**TASK STATEMENT**
Copy the data verbatim from the line with "region: Parana" to the line with "latitude: 39.8864", including both of those lines.

## Begin

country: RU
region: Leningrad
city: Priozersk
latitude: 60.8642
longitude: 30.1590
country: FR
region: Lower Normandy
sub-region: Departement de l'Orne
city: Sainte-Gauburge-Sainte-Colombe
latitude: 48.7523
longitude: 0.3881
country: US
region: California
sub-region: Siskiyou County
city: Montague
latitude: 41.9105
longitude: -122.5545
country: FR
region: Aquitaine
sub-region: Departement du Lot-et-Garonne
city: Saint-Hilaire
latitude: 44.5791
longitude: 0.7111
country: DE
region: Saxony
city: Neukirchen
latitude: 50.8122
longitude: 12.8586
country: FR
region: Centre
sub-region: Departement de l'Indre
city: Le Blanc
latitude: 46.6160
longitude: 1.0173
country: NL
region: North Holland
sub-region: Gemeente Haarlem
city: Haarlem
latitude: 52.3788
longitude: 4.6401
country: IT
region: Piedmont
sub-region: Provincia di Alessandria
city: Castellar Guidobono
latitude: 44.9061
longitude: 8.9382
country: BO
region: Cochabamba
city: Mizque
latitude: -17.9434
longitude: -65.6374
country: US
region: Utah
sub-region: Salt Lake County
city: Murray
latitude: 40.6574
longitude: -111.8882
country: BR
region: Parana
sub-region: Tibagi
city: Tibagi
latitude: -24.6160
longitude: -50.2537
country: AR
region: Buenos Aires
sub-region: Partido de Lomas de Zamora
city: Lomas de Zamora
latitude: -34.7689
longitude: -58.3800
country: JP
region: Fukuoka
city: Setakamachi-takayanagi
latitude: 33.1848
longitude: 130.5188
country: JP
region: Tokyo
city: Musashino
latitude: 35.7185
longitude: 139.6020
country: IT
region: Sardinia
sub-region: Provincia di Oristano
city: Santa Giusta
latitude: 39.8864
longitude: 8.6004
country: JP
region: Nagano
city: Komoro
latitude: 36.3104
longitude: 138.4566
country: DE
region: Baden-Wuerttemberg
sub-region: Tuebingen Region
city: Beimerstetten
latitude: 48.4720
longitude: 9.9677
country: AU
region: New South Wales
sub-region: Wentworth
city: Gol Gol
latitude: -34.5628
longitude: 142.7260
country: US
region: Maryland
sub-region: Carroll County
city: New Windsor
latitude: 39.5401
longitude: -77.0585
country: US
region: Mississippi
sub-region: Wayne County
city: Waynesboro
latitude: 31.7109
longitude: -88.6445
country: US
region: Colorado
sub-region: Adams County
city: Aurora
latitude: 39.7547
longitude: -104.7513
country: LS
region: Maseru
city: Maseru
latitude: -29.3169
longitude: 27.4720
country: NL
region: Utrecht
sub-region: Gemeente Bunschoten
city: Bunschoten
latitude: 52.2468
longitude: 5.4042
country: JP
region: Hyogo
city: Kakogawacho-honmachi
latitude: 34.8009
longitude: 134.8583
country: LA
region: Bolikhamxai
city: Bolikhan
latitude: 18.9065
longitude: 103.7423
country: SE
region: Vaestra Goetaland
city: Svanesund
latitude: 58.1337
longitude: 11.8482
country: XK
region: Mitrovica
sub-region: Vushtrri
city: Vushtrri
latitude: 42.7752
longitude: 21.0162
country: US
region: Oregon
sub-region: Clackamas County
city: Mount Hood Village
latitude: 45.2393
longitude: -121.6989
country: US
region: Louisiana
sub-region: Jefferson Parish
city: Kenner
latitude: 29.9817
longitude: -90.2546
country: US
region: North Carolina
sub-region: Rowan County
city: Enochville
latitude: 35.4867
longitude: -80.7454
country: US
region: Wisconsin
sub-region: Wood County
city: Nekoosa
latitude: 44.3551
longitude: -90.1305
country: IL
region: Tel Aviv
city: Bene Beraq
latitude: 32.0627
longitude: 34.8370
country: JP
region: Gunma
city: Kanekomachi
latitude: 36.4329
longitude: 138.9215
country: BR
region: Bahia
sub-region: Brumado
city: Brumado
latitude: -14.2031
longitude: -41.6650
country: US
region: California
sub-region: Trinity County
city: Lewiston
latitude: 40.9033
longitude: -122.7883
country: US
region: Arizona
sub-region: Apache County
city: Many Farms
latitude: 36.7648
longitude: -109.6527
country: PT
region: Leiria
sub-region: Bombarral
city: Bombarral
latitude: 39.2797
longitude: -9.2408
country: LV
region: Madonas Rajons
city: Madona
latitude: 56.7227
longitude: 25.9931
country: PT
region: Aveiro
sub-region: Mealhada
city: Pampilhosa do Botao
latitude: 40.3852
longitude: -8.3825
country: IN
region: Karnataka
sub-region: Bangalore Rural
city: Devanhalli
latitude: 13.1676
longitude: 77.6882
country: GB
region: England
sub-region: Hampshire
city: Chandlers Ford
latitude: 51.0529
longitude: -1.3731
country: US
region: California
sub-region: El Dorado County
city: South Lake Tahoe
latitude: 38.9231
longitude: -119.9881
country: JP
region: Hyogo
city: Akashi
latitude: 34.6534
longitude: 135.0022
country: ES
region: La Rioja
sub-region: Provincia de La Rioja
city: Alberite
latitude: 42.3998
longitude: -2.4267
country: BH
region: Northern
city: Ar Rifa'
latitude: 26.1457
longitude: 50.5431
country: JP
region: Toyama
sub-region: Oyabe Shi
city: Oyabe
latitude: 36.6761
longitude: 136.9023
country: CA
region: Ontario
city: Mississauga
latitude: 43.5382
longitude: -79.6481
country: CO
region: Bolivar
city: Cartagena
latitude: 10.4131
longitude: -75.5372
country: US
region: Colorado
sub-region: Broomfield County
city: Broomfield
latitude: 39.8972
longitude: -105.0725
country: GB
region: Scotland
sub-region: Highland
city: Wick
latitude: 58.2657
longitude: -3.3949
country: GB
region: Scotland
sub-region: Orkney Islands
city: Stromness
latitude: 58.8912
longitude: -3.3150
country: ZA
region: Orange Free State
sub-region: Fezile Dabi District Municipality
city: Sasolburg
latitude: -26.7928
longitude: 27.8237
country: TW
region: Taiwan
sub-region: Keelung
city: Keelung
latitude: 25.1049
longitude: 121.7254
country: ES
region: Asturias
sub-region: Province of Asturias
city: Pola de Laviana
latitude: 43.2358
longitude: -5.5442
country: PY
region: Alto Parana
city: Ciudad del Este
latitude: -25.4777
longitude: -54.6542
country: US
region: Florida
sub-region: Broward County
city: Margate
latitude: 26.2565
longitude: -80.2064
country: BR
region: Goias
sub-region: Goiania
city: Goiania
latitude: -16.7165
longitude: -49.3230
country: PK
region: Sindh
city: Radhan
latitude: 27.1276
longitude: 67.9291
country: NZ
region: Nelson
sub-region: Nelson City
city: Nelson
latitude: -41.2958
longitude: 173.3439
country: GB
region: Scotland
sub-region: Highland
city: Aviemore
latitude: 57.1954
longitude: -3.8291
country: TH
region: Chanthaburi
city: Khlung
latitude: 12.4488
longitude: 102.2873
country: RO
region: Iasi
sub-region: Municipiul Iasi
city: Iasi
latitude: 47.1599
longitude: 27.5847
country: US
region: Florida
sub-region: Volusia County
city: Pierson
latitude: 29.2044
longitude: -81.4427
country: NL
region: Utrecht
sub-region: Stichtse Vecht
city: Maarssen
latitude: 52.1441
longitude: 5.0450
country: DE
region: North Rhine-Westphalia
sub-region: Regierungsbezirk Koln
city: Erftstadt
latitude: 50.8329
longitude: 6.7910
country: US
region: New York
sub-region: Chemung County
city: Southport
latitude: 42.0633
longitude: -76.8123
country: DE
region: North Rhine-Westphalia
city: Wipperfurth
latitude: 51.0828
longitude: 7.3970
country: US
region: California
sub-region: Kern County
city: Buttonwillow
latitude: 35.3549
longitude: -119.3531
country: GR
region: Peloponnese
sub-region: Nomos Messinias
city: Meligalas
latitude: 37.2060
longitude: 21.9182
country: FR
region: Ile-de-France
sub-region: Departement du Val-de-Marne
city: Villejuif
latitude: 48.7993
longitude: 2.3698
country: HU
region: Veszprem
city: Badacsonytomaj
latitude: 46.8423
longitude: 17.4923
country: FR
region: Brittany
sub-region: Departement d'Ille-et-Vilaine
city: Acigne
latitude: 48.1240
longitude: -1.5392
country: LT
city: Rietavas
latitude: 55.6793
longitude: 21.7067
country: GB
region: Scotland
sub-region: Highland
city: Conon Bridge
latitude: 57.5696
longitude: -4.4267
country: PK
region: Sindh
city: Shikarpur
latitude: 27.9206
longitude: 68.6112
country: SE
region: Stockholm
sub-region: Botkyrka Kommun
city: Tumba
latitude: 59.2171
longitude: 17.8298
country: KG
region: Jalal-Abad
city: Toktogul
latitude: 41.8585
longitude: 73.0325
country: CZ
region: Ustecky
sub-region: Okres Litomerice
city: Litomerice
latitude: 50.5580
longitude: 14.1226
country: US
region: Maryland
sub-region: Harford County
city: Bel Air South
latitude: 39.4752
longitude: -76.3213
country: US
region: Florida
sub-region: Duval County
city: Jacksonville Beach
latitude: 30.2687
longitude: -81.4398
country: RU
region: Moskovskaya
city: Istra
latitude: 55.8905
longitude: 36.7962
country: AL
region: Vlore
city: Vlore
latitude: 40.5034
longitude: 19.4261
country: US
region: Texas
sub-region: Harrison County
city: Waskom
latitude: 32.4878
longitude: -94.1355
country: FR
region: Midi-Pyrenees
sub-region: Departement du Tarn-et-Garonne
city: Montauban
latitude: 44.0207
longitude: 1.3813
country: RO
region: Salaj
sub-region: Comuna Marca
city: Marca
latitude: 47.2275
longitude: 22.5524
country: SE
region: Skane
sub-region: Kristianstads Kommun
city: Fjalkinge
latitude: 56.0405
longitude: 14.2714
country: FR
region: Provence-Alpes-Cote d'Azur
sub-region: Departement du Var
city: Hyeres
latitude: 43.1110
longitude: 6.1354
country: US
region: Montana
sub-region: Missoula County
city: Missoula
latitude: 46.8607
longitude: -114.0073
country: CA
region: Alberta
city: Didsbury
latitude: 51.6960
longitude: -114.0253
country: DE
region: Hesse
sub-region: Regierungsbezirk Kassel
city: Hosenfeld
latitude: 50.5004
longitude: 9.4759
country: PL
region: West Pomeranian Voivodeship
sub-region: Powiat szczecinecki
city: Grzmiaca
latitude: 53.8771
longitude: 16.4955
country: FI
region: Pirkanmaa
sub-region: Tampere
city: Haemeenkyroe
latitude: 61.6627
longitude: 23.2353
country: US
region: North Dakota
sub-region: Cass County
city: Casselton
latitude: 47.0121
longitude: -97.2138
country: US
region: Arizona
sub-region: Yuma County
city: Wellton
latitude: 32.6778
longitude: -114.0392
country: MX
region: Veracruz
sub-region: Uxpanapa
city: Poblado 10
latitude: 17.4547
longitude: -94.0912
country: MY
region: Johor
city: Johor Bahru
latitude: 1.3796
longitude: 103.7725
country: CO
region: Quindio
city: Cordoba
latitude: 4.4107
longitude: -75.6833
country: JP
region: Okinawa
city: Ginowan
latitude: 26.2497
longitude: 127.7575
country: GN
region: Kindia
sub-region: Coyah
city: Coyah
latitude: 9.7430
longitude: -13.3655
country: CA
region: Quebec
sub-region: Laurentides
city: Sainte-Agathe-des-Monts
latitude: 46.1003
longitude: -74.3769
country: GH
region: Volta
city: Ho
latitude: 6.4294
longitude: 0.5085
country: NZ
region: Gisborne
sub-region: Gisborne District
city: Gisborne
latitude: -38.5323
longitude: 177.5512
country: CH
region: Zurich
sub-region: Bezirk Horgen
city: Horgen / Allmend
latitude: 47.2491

## End

**THE RESULT**
region: Parana
sub-region: Tibagi
city: Tibagi
latitude: -24.6160
longitude: -50.2537
country: AR
region: Buenos Aires
sub-region: Partido de Lomas de Zamora
city: Lomas de Zamora
latitude: -34.7689
longitude: -58.3800
country: JP
region: Fukuoka
city: Setakamachi-takayanagi
latitude: 33.1848
longitude: 130.5188
country: JP
region: Tokyo
city: Musashino
latitude: 35.7185
longitude: 139.6020
country: IT
region: Sardinia
sub-region: Provincia di Oristano
city: Santa Giusta
latitude: 39.8864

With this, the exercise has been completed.